# What do you think of Messiaen's Des Canyons aux étoiles...



## Guest (Aug 12, 2018)

It came in at first place in Portamento's game of compositions from the 1970s. I know, this game was completed nearly a month ago, but I find it interesting to see how people respond to games focussing on some of the more niche areas in the classical repertoire.


----------



## Clairvoyance Enough (Jul 25, 2014)

I've been listening to Messiaen a lot more lately and his music, for me, seems to come in two types. I'm more into the beautifully haunting orchestral and choral passages that evoke awe and dread than the twitchy nervous-tick orchestral writing accompanied by a plink-planking piano. The latter stuff still sounds interesting to me, and in this piece some of the piano sections are actually striking me more than they usually do, but it's more the half of his music I struggle with than enjoy right now. I love "weird" music like this but the way its presented as a series of repetitive episodes becomes tiresome to me.


----------



## elgar's ghost (Aug 8, 2010)

Listening-wise _Des canyons aux étoiles..._ can be broken down into separate sections but taking in the whole thing is, I think, worth the perseverance - for me it's like the musical equivalent of reading a lengthy but absorbing _National Geographic_ article.


----------



## Enthusiast (Mar 5, 2016)

I don't know.

I find Messiaen difficult. I actually dislike Turangulila - there was a brief period when I liked it a lot and then it went bad on me! - and, apart from the Quartet for the End of Time, am never able to settle with his music. I've listened to Des Canyons many times and am impressed by it. But I haven't fallen in love with it. I know (or strongly suspect) that Messiaen was a great composer ... but my time for him has not yet come.


----------



## Art Rock (Nov 28, 2009)

I don't think I voted for it even once in that game, but that was because there were other compositions in the game that I liked better. I like Messiaen in general, and this is one of his better works for my taste.


----------



## Portamento (Dec 8, 2016)

I, like many others, agree that _Des canyons_ is one of Messiaen's greatest and grandest works. My only qualm is that IMO his piano writing relies too heavily on cluster chords and long periods of silence. Either way, I think it deserves the top spot.


----------



## Phil loves classical (Feb 8, 2017)

Great work. Messiaen has become one of my favourite composers of all time.


----------



## Guest (Aug 13, 2018)

elgars ghost said:


> Listening-wise _Des canyons aux étoiles..._ can be broken down into separate sections but taking in the whole thing is, I think, worth the perseverance - for me it's like the musical equivalent of reading a lengthy but absorbing _National Geographic_ article.
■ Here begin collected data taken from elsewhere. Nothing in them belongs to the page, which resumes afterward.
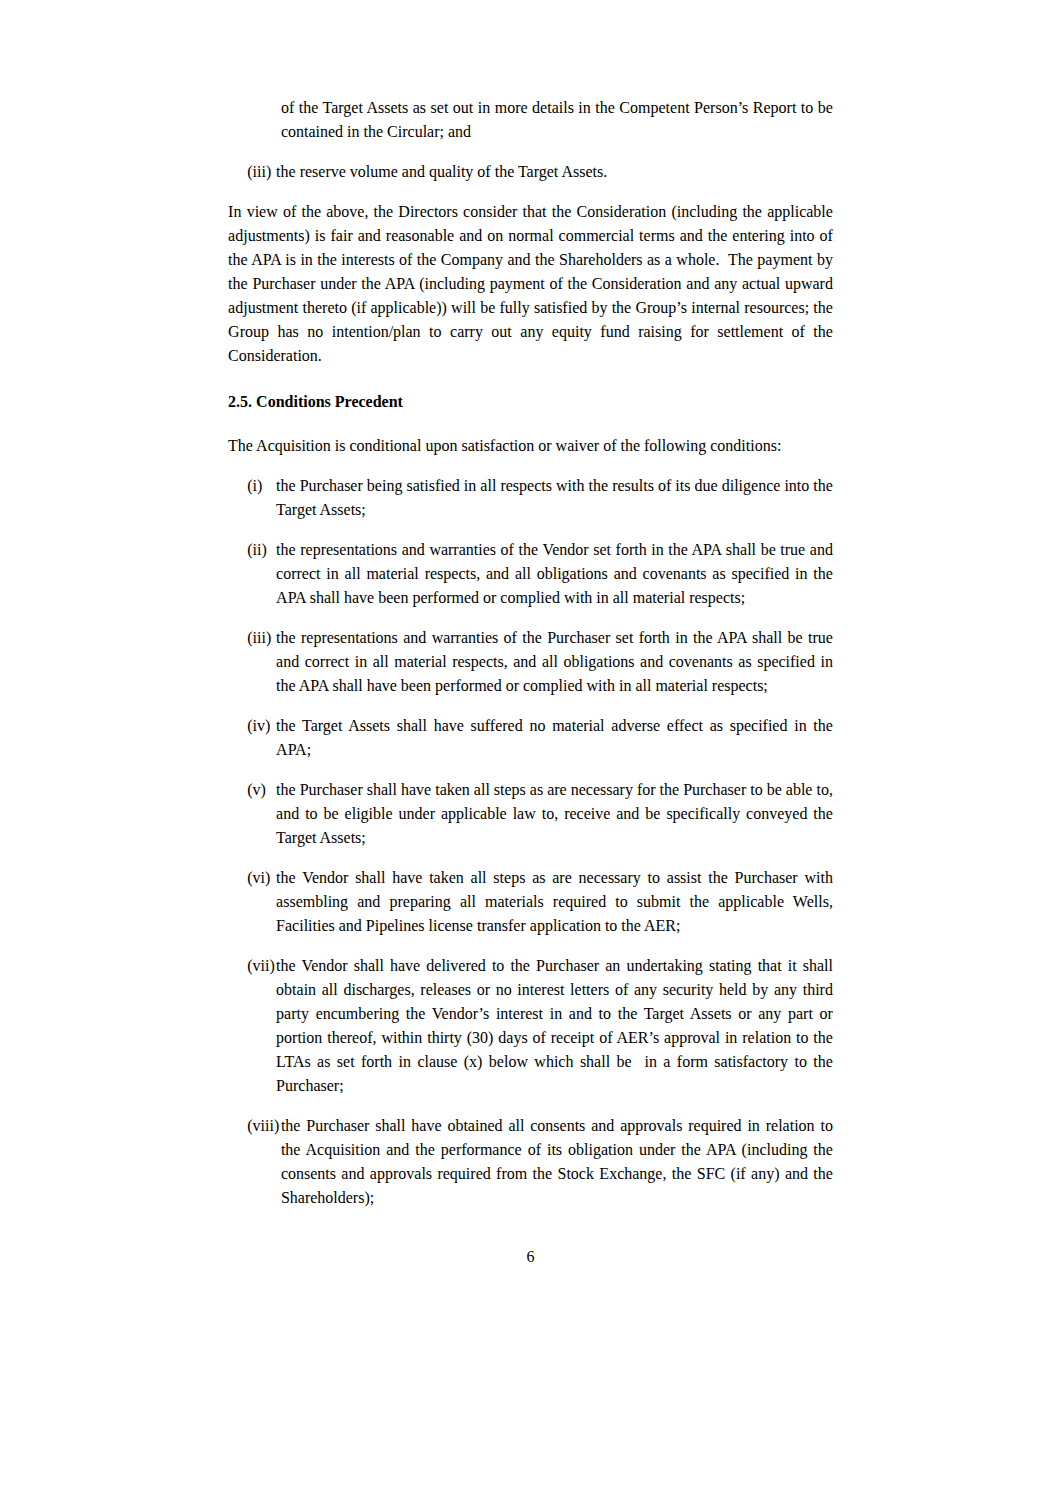of the Target Assets as set out in more details in the Competent Person’s Report to be contained in the Circular; and
(iii)
the reserve volume and quality of the Target Assets.
In view of the above, the Directors consider that the Consideration (including the applicable adjustments) is fair and reasonable and on normal commercial terms and the entering into of the APA is in the interests of the Company and the Shareholders as a whole. The payment by the Purchaser under the APA (including payment of the Consideration and any actual upward adjustment thereto (if applicable)) will be fully satisfied by the Group’s internal resources; the Group has no intention/plan to carry out any equity fund raising for settlement of the Consideration.
2.5. Conditions Precedent
The Acquisition is conditional upon satisfaction or waiver of the following conditions:
(i)
the Purchaser being satisfied in all respects with the results of its due diligence into the Target Assets;
(ii)
the representations and warranties of the Vendor set forth in the APA shall be true and correct in all material respects, and all obligations and covenants as specified in the APA shall have been performed or complied with in all material respects;
(iii)
the representations and warranties of the Purchaser set forth in the APA shall be true and correct in all material respects, and all obligations and covenants as specified in the APA shall have been performed or complied with in all material respects;
(iv)
the Target Assets shall have suffered no material adverse effect as specified in the APA;
(v)
the Purchaser shall have taken all steps as are necessary for the Purchaser to be able to, and to be eligible under applicable law to, receive and be specifically conveyed the Target Assets;
(vi)
the Vendor shall have taken all steps as are necessary to assist the Purchaser with assembling and preparing all materials required to submit the applicable Wells, Facilities and Pipelines license transfer application to the AER;
(vii)
the Vendor shall have delivered to the Purchaser an undertaking stating that it shall obtain all discharges, releases or no interest letters of any security held by any third party encumbering the Vendor’s interest in and to the Target Assets or any part or portion thereof, within thirty (30) days of receipt of AER’s approval in relation to the LTAs as set forth in clause (x) below which shall be in a form satisfactory to the Purchaser;
(viii)
the Purchaser shall have obtained all consents and approvals required in relation to the Acquisition and the performance of its obligation under the APA (including the consents and approvals required from the Stock Exchange, the SFC (if any) and the Shareholders);
6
Coincidentally, this is pretty much exactly how I feel about it as well. I do find the smaller sections satisfying in an of themselves, but the whole thing is really worth listening to in one go. The sense of timing, pacing and space of many of Messiaen's works are less linear and goal oriented than a lot of other western classical music, and launching into this enormous work can sometimes even give me a sense of culture shock because of it. Adjusting to the pace of the music is all the effort it really takes for me to listen to it.


----------



## joen_cph (Jan 17, 2010)

Quite wonderful, one of his best works. I listen to it quite regularly.


----------



## starthrower (Dec 11, 2010)

Will have to give this a listen. I don't own a copy. I do like Eclairs... and Et exspecto resurrectionem...


----------



## R3PL4Y (Jan 21, 2016)

One of his greatest works, along with Éclairs sur l'au-déla, Saint Francois d'Assise, and la Transfiguration de Notre Seigneur Jésus-Christ.


----------



## WildThing (Feb 21, 2017)

I'm curious to check it out. What recordings would everyone recommend?


----------



## joen_cph (Jan 17, 2010)

I know de Leeuw, Constant, Salonen and Chung. 

I think the differences are subtle and even marginal, they are all good IMO. That´s why I skipped De Leeuw, keeping the others.


----------



## elgar's ghost (Aug 8, 2010)

WildThing said:


> I'm curious to check it out. What recordings would everyone recommend?


Pierre Boulez is many people's 'go-to' conductor for Messiaen but I don't think he recorded it. I have the recording with Yvonne Loriod on piano with Marius Constant conducting - originally on Erato but re-released on Warner's _Apex_ budget imprint. I don't go in for duplication so I can't say whether it's the best, but having Messiaen's wife playing piano presumably gives it credentials and the mid-1970s sound is fine.


----------



## philoctetes (Jun 15, 2017)

The version by Cambreling must be heard for Robert Muraro's Mockingbird, just amazing... Cambreling is much different with Messiaen than other conductors, never in a hurry, letting the spaces breath... His rhythm is bit rigid but it's a fair tradeoff...

Et exspecto has never worked for me. I must have heard 7 versions, with several in my library, but no go.


----------



## Thomyum2 (Apr 18, 2018)

Messiaen is a composer I happen to be exploring a bit at the moment. I find his work fascinating but challenging at the same time - some aspects really draw me in but others strike me as abrasive. I find I really have to be in the right frame of mind to listen to his music, and need to be free of distractions and able to give it my full attention. I've known the _Quator pour le fin du temps _for many years and it remains a favorite, but I also like the _Concert á Quatre_ and have been enjoying discovering _Saint Francois d'Assise_, which I think is an amazing and under-appreciated work.

I actually also just purchased a copy of _Des canyons aux étoiles _based on some of the recommendations on this forum. I was already familiar with, and love the eighth movement from a CD of selections that I owned. Unfortunately I haven't been able to give the full work the time and attention it deserves for a comprehensive listening yet, but it's high on my list.


----------



## kyjo (Jan 1, 2018)

I started listening to it a while ago but never finished. There's some really cool effects and sonorities, for sure, but for an hour-and-a-half-long piece there's not enough contrast in it for my liking. Nothing really "jumped out" at me like passages in earlier works of his such as _L'Ascension_, _Turangalîla-Symphonie_, and _Quatuor pour la fin du temps_.


----------